Au Royaume-Uni, le gouvernement a mis en place, en 2010, un programme d’austérité axé sur les réductions de dépenses plutôt que sur les augmentations d’impôts et prévoyant d’atteindre un budget équilibré (corrigé des variations conjoncturelles) d’ici 2015. Un échec à atteindre cet équilibre budgétaire a été suivi (après la élection d’un gouvernement conservateur) par le Code de stabilité budgétaire, cherchant à lier le gouvernement à un budget équilibré. Cela a été abandonné deux ans plus tard (suite au vote du Royaume-Uni de quitter l’UE). L’Union économique et monétaire a réagi en resserrant ses approches de la politique budgétaire en adoptant un pacte budgétaire « (qui a maintenant été adopté par 25 des 28 pays membres de l’UE) avec ses exigences pour un budget structurel équilibré ».
La peur de la dette »et la poursuite d’un budget structurel équilibré» ajoutent à l’atmosphère et à la poursuite de l’austérité. La peur de la dette « conduit à penser que quelque chose doit être fait » ou des conséquences désastreuses s’ensuivront. Il y a peu de preuves pour soutenir la peur de la dette, mais beaucoup de preuves que l’austérité affecte négativement l’activité économique. Dans la même veine, quelle preuve y a-t-il qu’un budget structurel équilibré est faisable – c’est-à-dire qu’il est possible d’atteindre un budget équilibré et que l’économie fonctionne à sa production potentielle »? Le bilan général est que les gouvernements ne fonctionnent pas avec un budget structurel équilibré. »

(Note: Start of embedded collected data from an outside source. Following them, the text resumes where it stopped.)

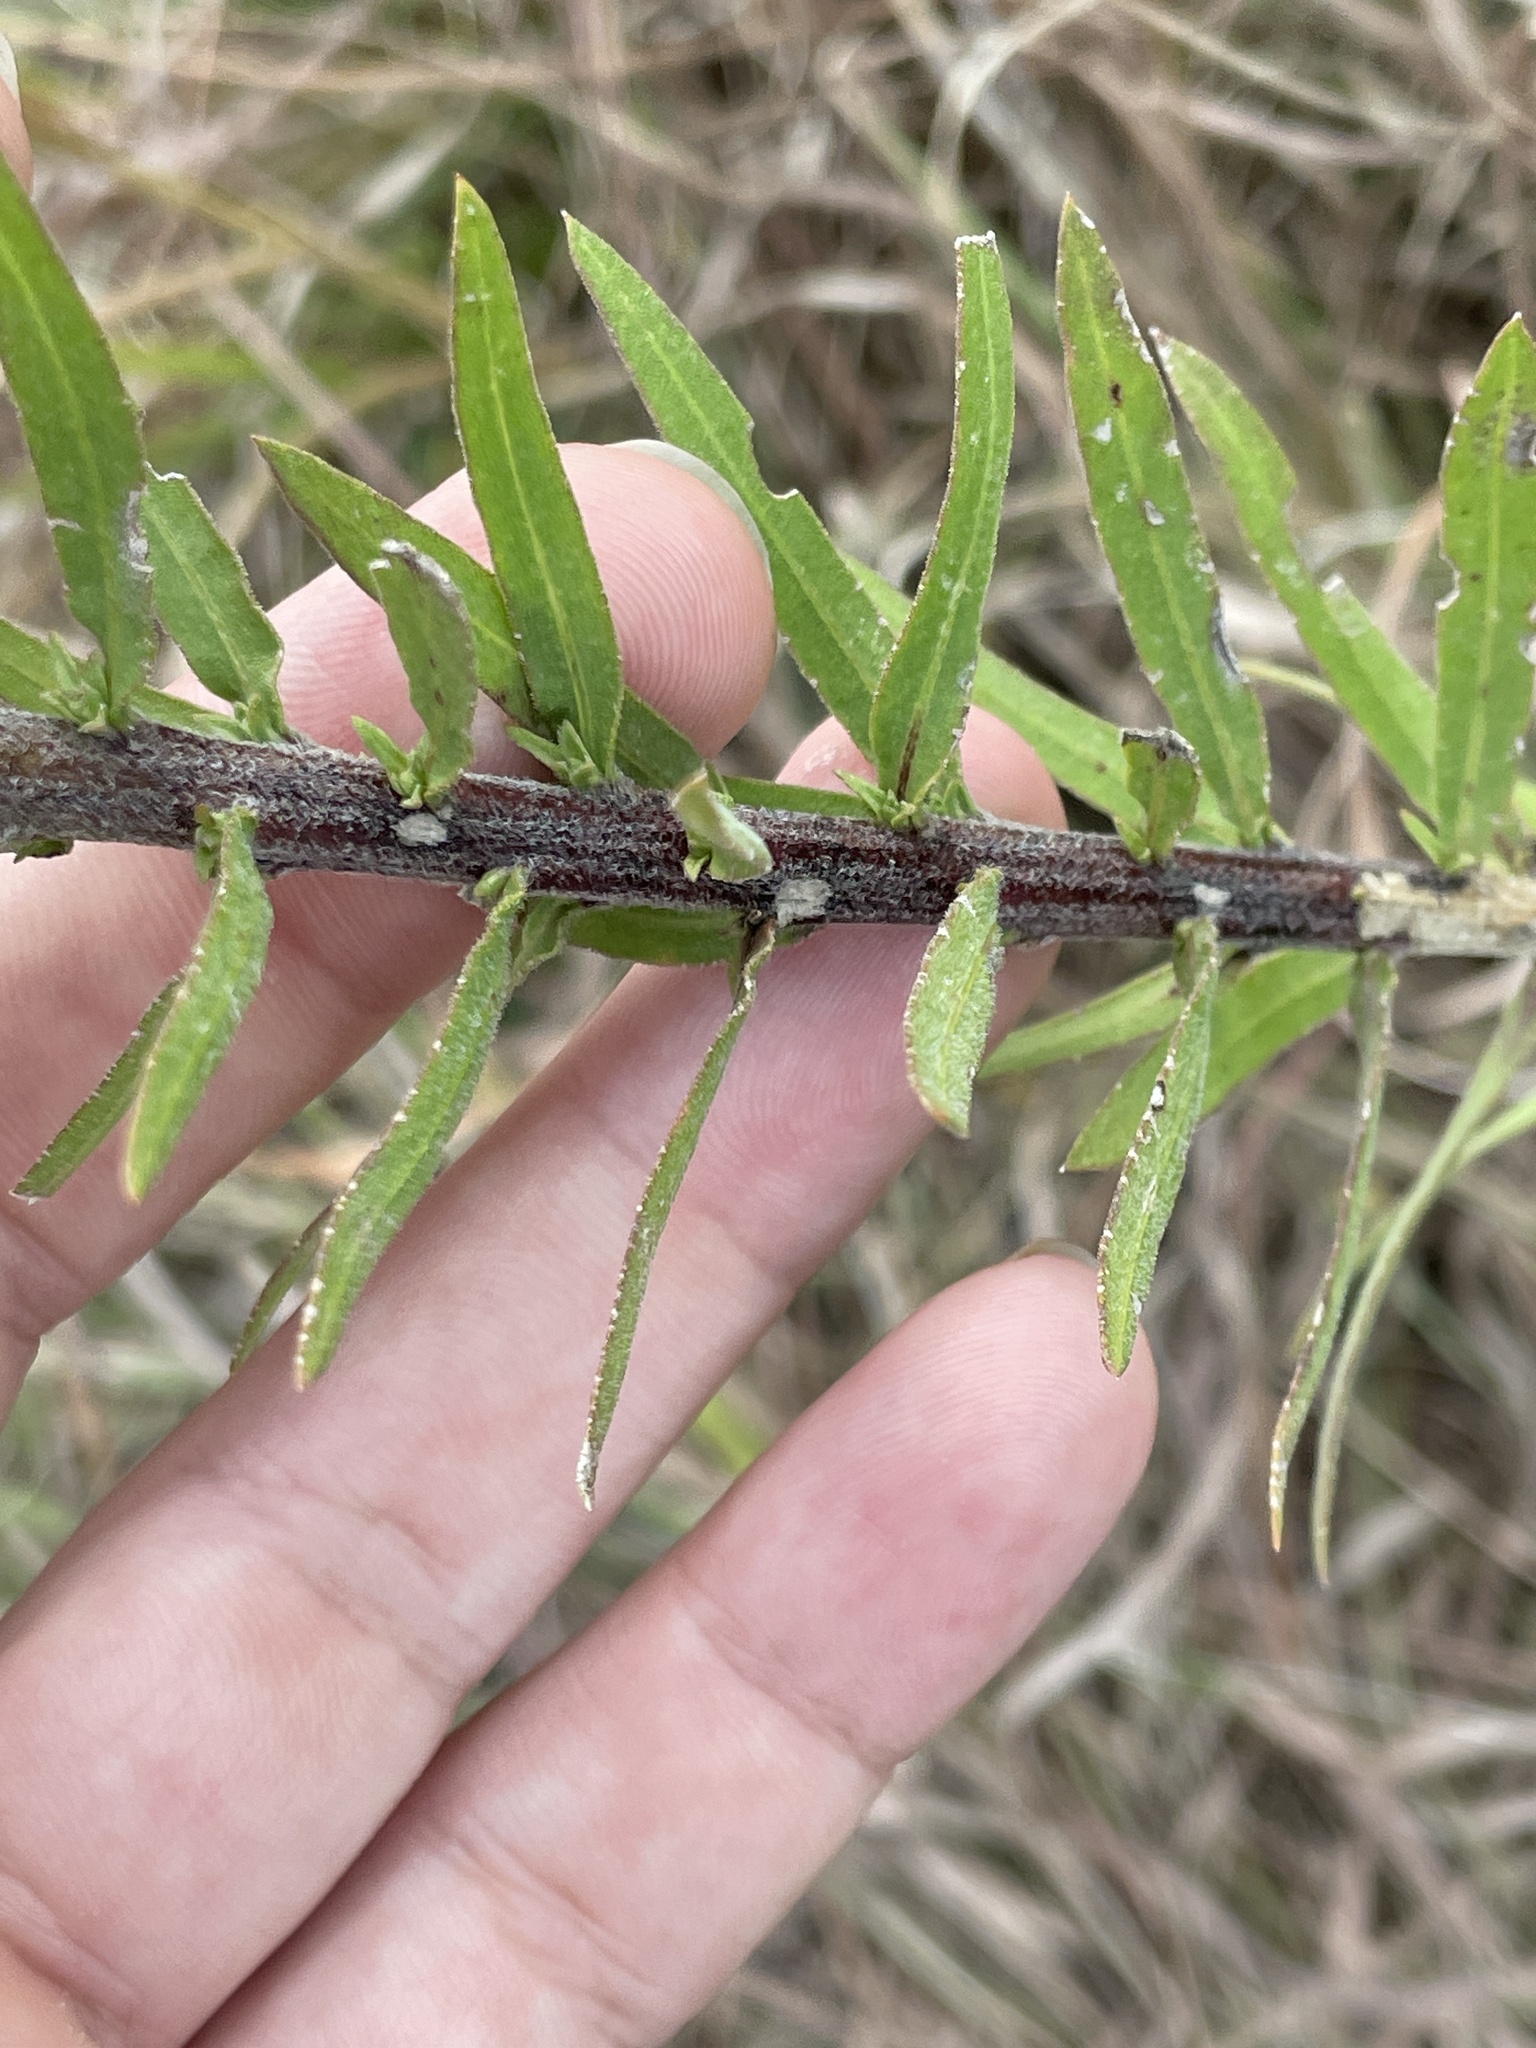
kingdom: Plantae
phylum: Tracheophyta
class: Magnoliopsida
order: Asterales
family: Asteraceae
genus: Liatris
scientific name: Liatris aspera
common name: Lacerate blazing-star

Il y avait, tout au long, des obsessions sur l’ampleur du déficit budgétaire – et l’utilisation de l’ampleur des déficits et de la dette comme moyen de forcer l’austérité et les attaques contre les services publics. La question devrait toujours être de savoir si la situation budgétaire soutient un niveau élevé d’activité économique, et le déficit budgétaire devrait être suffisamment important pour soutenir ce niveau d’activité économique, mais pas plus. Lorsque la demande du secteur privé est faible, les économies potentielles sont élevées et deviendront disponibles pour combler un déficit budgétaire de taille appropriée. Les dettes accumulées à partir de déficits appropriés peuvent également être facilement réglées. Au lieu de s’inquiéter des ratios d’endettement et de s’efforcer de toujours équilibrer le budget (structurel), l’accent devrait être mis sur les raisons pour lesquelles un déficit est souvent nécessaire pour un niveau raisonnable d’activité économique.
Un ensemble substantiel de doutes sur le travail de Reinhart et Rogoff
C’est une belle façon de dire que ce sont des fraudes, en ignorant les exemples qui réfutent leur thèse.